I've also eaten Easy Mac with a staple remover by cocking my head back and letting the noodles fall into my mouth."

And my favorite:

"If I've had my underwear on so long it gets itchy and I don't want to do laundry, I'll just shove a paper towel down there for a day or two."
This thread needed bumping.

And I ran across this.

 
I used a sock as a teabag to make weed tea because I couldnt smoke in the room I was renting

Did this for a couple weeks before finding put THC is only fat solubal. Wasted a lot of weed

 
Yours is a bit more crazy, but I've done:1. Used a Busch Light box as a dining room table for the longest time. 2. Didn't do laundry until I had re-worn every pair of boxers/underwear I had at least 3 times. That was gross. 3. When my toilet broke I used my sink for about a week because I didn't feel like telling my landlord. 4. Threw dishes out in the trash instead of washing them. 5. Slept on a mattress on the floor for an entire year - living in two separate places. 6. Sprayed deodorant in my pants because I was going to see a girl and I had ran out of soap. 7. Hired a younger girl who I felt awkward to date to clean my place for me on a bi-weekly basis even though she didn't do a good job because I felt bad for her situation and it was the only way I could justify to myself staring at her ###. 8. I don't think I've ever actually bought napkins. 9. Have always just ate the total cleaning cost (basically given up my rent deposit) because I have no desire to clean my apartments. 10. Used a basketball as a meat tenderizer (sp?)
I'm going to call "B S" on 3, 8, 9 and 10.
Suppose I can reply over 3 years later.

3. Rented an attic/room from a family house in law school. I treated the place like crap so never really wanted them to come up there. Somehow the flusher broke. Given that I was rarely there anyway (stayed at a girl's place like every other night) and if I needed to crap I could go to the school, I didn't get around to telling my landlord/homeowners for like a week. If I had to urinate I just went in the sink and washed it out.

8. Really? I'm now married and still haven't bought napkins. We get enough take out that we have plenty leftover or we just use paper towels.
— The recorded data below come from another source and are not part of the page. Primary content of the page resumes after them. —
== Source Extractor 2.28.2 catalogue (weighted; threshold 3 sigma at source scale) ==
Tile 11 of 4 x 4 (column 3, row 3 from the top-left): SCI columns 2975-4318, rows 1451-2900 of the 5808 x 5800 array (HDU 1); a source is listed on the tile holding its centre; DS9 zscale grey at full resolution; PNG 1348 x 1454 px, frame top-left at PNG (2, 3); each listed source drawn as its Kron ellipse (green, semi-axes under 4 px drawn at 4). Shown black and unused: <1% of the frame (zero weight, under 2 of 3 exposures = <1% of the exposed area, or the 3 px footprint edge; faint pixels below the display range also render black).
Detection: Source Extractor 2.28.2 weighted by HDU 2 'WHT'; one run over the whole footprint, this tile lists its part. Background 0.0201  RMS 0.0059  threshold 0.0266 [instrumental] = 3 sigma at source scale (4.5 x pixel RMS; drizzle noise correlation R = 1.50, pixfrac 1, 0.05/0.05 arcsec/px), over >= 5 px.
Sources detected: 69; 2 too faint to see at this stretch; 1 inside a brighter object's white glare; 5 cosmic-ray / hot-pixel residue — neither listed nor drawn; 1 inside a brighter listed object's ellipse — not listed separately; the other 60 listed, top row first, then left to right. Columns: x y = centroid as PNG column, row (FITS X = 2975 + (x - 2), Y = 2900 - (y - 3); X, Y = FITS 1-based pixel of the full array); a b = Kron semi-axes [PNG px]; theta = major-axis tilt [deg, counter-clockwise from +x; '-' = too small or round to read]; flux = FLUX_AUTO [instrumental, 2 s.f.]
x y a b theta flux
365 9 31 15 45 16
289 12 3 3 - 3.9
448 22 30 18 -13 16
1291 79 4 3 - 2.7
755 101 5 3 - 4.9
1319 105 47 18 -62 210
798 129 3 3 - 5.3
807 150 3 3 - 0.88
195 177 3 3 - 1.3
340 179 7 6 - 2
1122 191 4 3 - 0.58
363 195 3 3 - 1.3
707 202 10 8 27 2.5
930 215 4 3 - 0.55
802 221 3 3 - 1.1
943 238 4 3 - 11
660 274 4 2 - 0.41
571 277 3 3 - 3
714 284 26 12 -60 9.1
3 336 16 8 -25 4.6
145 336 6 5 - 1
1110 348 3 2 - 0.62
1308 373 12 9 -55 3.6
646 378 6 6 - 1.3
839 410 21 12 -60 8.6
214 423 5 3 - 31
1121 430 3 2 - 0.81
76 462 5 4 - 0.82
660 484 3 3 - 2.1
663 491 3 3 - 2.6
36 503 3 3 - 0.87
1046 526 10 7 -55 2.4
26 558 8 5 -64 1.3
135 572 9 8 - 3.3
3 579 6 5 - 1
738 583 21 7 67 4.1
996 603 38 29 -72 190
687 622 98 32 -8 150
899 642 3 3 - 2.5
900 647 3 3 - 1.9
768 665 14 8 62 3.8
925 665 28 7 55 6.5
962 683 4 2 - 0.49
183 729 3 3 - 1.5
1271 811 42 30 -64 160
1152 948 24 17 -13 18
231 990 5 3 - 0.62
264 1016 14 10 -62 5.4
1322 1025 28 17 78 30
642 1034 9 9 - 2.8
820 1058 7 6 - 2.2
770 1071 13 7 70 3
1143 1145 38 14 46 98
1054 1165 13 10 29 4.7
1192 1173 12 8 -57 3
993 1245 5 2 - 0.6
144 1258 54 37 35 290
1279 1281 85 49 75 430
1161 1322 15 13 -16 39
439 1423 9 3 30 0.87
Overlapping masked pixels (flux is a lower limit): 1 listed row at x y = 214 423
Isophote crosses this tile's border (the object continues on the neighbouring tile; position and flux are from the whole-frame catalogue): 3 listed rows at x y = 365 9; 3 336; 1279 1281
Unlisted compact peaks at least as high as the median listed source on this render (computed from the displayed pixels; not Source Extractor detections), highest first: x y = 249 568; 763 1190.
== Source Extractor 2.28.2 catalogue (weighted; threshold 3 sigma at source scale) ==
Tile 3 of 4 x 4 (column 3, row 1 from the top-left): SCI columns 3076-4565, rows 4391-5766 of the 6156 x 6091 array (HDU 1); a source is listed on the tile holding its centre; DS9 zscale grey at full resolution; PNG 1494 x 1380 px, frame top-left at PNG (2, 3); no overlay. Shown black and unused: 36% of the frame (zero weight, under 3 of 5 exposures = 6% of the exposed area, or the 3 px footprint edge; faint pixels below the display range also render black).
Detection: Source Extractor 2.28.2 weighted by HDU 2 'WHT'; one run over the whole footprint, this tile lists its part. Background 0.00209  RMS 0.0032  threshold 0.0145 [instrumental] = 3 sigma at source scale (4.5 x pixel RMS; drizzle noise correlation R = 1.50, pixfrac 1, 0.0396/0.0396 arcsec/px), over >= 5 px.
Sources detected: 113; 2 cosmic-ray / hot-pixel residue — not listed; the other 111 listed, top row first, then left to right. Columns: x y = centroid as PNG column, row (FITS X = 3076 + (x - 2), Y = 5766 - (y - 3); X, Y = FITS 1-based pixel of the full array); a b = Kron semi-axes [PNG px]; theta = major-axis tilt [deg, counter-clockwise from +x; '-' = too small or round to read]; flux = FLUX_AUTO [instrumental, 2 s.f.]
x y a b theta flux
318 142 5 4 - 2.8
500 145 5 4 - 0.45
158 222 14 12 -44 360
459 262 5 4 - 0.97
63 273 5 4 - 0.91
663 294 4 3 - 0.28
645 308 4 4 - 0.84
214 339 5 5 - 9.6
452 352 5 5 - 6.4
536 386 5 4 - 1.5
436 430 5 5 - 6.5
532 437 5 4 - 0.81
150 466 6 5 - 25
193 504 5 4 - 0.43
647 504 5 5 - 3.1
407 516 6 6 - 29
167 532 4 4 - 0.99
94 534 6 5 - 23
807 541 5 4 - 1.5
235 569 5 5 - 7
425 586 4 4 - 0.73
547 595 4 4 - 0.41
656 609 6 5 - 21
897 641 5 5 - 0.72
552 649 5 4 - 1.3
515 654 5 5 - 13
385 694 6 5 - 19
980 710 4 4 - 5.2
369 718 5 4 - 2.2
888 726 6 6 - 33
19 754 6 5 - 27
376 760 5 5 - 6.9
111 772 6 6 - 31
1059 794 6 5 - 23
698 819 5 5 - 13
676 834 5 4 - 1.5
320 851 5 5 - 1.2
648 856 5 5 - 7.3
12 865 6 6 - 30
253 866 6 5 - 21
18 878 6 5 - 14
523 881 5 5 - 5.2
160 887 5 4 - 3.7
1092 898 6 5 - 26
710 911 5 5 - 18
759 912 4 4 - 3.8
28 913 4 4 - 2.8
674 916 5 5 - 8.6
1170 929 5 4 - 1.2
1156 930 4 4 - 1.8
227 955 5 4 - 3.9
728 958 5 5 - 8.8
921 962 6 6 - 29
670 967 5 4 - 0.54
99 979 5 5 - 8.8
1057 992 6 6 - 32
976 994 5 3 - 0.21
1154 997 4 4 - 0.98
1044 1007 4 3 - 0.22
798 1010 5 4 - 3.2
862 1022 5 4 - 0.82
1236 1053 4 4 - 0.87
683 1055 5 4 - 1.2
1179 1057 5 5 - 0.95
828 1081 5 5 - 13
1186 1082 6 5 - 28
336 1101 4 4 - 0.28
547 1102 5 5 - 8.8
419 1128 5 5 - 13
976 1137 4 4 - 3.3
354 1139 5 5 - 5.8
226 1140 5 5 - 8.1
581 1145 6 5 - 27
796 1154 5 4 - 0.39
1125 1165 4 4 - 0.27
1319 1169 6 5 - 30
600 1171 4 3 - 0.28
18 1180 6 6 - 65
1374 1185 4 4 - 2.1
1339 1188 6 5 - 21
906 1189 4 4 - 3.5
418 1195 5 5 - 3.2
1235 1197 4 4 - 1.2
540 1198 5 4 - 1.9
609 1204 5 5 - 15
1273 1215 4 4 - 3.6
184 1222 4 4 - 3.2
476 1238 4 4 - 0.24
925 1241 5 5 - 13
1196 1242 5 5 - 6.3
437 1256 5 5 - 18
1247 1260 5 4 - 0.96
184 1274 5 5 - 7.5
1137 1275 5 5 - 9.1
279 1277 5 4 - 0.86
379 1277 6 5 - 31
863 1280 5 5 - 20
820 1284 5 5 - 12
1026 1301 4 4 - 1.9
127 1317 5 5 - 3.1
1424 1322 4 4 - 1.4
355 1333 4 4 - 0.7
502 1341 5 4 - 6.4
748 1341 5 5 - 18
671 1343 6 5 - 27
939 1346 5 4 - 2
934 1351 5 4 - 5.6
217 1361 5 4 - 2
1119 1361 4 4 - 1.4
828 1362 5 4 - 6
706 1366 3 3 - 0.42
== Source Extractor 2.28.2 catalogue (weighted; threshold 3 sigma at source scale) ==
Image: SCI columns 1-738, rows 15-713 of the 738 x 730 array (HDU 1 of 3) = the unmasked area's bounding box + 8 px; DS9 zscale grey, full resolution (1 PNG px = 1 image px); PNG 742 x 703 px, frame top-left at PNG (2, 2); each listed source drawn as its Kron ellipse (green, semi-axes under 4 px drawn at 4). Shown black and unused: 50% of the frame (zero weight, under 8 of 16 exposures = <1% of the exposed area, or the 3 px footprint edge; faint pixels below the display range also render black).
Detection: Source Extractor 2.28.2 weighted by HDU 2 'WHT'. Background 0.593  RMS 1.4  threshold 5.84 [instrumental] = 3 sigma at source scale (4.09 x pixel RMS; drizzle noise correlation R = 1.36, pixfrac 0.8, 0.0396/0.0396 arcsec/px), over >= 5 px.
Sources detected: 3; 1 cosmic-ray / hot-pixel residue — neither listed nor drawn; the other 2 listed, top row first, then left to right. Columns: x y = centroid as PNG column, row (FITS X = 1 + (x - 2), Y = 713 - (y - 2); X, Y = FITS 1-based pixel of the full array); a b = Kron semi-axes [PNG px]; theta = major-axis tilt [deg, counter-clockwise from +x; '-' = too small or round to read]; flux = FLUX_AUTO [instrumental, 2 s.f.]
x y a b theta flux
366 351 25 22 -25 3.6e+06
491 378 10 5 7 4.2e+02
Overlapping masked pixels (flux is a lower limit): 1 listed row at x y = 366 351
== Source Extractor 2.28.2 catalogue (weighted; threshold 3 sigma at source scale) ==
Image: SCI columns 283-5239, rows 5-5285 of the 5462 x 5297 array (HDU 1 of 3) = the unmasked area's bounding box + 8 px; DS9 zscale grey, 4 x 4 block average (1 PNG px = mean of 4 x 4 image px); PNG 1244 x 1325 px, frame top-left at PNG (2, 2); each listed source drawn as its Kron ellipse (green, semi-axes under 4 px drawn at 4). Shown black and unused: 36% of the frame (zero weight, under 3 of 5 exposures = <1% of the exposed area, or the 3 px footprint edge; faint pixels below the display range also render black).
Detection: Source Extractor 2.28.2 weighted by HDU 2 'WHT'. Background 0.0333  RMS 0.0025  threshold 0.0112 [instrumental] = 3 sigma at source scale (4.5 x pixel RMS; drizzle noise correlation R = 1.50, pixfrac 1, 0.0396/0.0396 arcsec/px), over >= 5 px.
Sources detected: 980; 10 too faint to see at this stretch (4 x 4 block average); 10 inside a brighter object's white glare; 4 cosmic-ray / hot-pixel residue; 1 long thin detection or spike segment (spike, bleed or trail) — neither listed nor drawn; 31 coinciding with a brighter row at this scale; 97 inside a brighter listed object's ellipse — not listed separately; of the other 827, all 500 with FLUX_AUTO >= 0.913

9. Still true up to my last move out before getting married. My deposits were never more than like 300 or so. I hate cleaning with a passion. Always thought the opportunity cost was worth the deposit. I was also always up front on that and some of the times even struck a deal stating they clean it as is and keep half or whatever.

10. Not sure what to tell you here. Couldn't afford decent meat in law school so I bought the cheap stuff. Stove was right next to front door and I'd keep my basketball there. Would grab the ball and pound away at the crappy meat through the plastic.